Sunday, April 12, 2009

And the Box Office Champion this week is...


LOS ANGELES (Reuters) – OMG! OMG!
Sixteen-year-old actress Miley Cyrus became one of the biggest stars in Hollywood on Sunday as her first nonconcert movie topped the North American box office, earning twice as much as Disney had forecast.
Walt Disney Co's "Hannah Montana: The Movie" sold $34 million worth of tickets at the three-day Easter weekend, as fans of the perky starlet rushed to see the first big-screen adaptation of her hit Disney Channel TV series.
Cyrus returned the favor, turning up with her father and co-star, Billy Ray Cyrus, at theaters in Utah and Tennessee and blogging about her wild weekend on Twitter.
"omgomg! my fans rock! the movie is doing great you guys! omg AND its all cause of you!!!! I LOVE U ALL! IF YOU HAVENT SEEN IT YET CHECK IT!," she wrote, using the "omg" acronym as shorthand for "Oh, my God."
As in her TV show, Cyrus plays a regular schoolgirl by day and a pop star by night. But her father (Billy Ray Cyrus) decides she needs to get back to her small-town roots, so takes her on a surprise trip to her old Tennessee home where love and other complications ensue.
Going into the weekend, Disney had hoped "Hannah Montana" would perform in the same range as 2003's "The Lizzie McGuire Movie," a vehicle for Disney Channel star Hilary Duff. "Lizzie" opened to $17.3 million in 2003, and ended its domestic run with $42.7 million.
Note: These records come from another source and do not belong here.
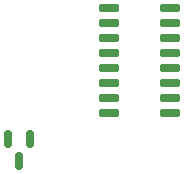
<source format=gbr>
%TF.GenerationSoftware,KiCad,Pcbnew,9.0.7*%
%TF.CreationDate,2026-02-03T14:01:29+01:00*%
%TF.ProjectId,lokho2-relays,6c6f6b68-6f32-42d7-9265-6c6179732e6b,rev?*%
%TF.SameCoordinates,Original*%
%TF.FileFunction,Paste,Top*%
%TF.FilePolarity,Positive*%
%FSLAX46Y46*%
G04 Gerber Fmt 4.6, Leading zero omitted, Abs format (unit mm)*
G04 Created by KiCad (PCBNEW 9.0.7) date 2026-02-03 14:01:29*
%MOMM*%
%LPD*%
G01*
G04 APERTURE LIST*
G04 Aperture macros list*
%AMRoundRect*
0 Rectangle with rounded corners*
0 $1 Rounding radius*
0 $2 $3 $4 $5 $6 $7 $8 $9 X,Y pos of 4 corners*
0 Add a 4 corners polygon primitive as box body*
4,1,4,$2,$3,$4,$5,$6,$7,$8,$9,$2,$3,0*
0 Add four circle primitives for the rounded corners*
1,1,$1+$1,$2,$3*
1,1,$1+$1,$4,$5*
1,1,$1+$1,$6,$7*
1,1,$1+$1,$8,$9*
0 Add four rect primitives between the rounded corners*
20,1,$1+$1,$2,$3,$4,$5,0*
20,1,$1+$1,$4,$5,$6,$7,0*
20,1,$1+$1,$6,$7,$8,$9,0*
20,1,$1+$1,$8,$9,$2,$3,0*%
G04 Aperture macros list end*
%ADD10RoundRect,0.150000X-0.150000X0.587500X-0.150000X-0.587500X0.150000X-0.587500X0.150000X0.587500X0*%
%ADD11RoundRect,0.150000X-0.725000X-0.150000X0.725000X-0.150000X0.725000X0.150000X-0.725000X0.150000X0*%
G04 APERTURE END LIST*
D10*
%TO.C,Q1*%
X159370000Y-79542500D03*
X157470000Y-79542500D03*
X158420000Y-81417500D03*
%TD*%
D11*
%TO.C,U1*%
X166005000Y-68415000D03*
X166005000Y-69685000D03*
X166005000Y-70955000D03*
X166005000Y-72225000D03*
X166005000Y-73495000D03*
X166005000Y-74765000D03*
X166005000Y-76035000D03*
X166005000Y-77305000D03*
X171155000Y-77305000D03*
X171155000Y-76035000D03*
X171155000Y-74765000D03*
X171155000Y-73495000D03*
X171155000Y-72225000D03*
X171155000Y-70955000D03*
X171155000Y-69685000D03*
X171155000Y-68415000D03*
%TD*%
M02*

</source>
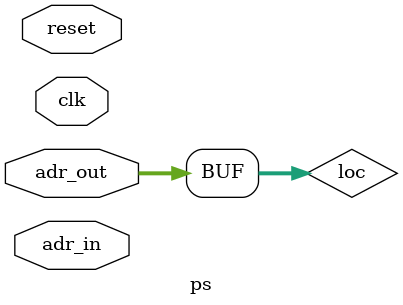
<source format=v>
module ps (
	input clk,
	input[31:0] adr_in,
	input[31:0] adr_out,
	input reset
);
reg[31:0] loc;
always@(posedge clk)
begin
	if(reset) begin
		loc <= 31'b0;	
	end
	else begin
		loc <= adr_in;
	end
end
assign adr_out = loc;

endmodule 

</source>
On Sunday, the studio denied that it had deliberately set a low target. "It caught us by surprise. No doubt about it," said Chuck Viane, the studio's president of domestic theatrical distribution. "Outside of Wow! what can you say?"
Exit polling showed that women made up 80 percent of moviegoers, and 60 percent of the audience was aged between two and 17, Viane said.
Cyrus' previous big-screen outing, "Hannah Montana/Miley Cyrus: Best of Both Worlds Concert Tour," opened with $31 million last year, ending up with $65 million to become the biggest concert movie of all time.
Disney will soon begin shooting another Cyrus movie, "The Last Song," Viane said.
Cyrus is now a bigger draw than Oscar-winners like Julia Roberts and Jodie Foster, who each had $13 million openings with their last movies, "Duplicity" and "Nim's Island," respectively.
Last weekend's champion "Fast & Furious" slipped to No. 2 with $28.8 million, taking the 10-day total for Universal Pictures' race-car thriller to $118.0 million. The studio is a unit of General Electric Co's NBC Universal.
DreamWorks Animation SKG Inc's "Monsters vs. Aliens" was down one at No. 3 with $22.6 million in its third weekend; its total rose to $141 million.
Also new was the dark comedy "Observe and Report," which opened at No. 4 with $11.1 million, falling short of the expectations of its distributor, Warner Bros. Pictures. The Time Warner Inc.-owned studio had hoped for an opening in the $14 million to $15 million range.
The Japanese-inspired fantasy "Dragonball Evolution" opened at No. 7 with $4.7 million, also a little lower than the modest forecasts of its distributor 20th Century Fox. But the News Corp-owned studio said the film is doing better internationally with sales to date of $37 million.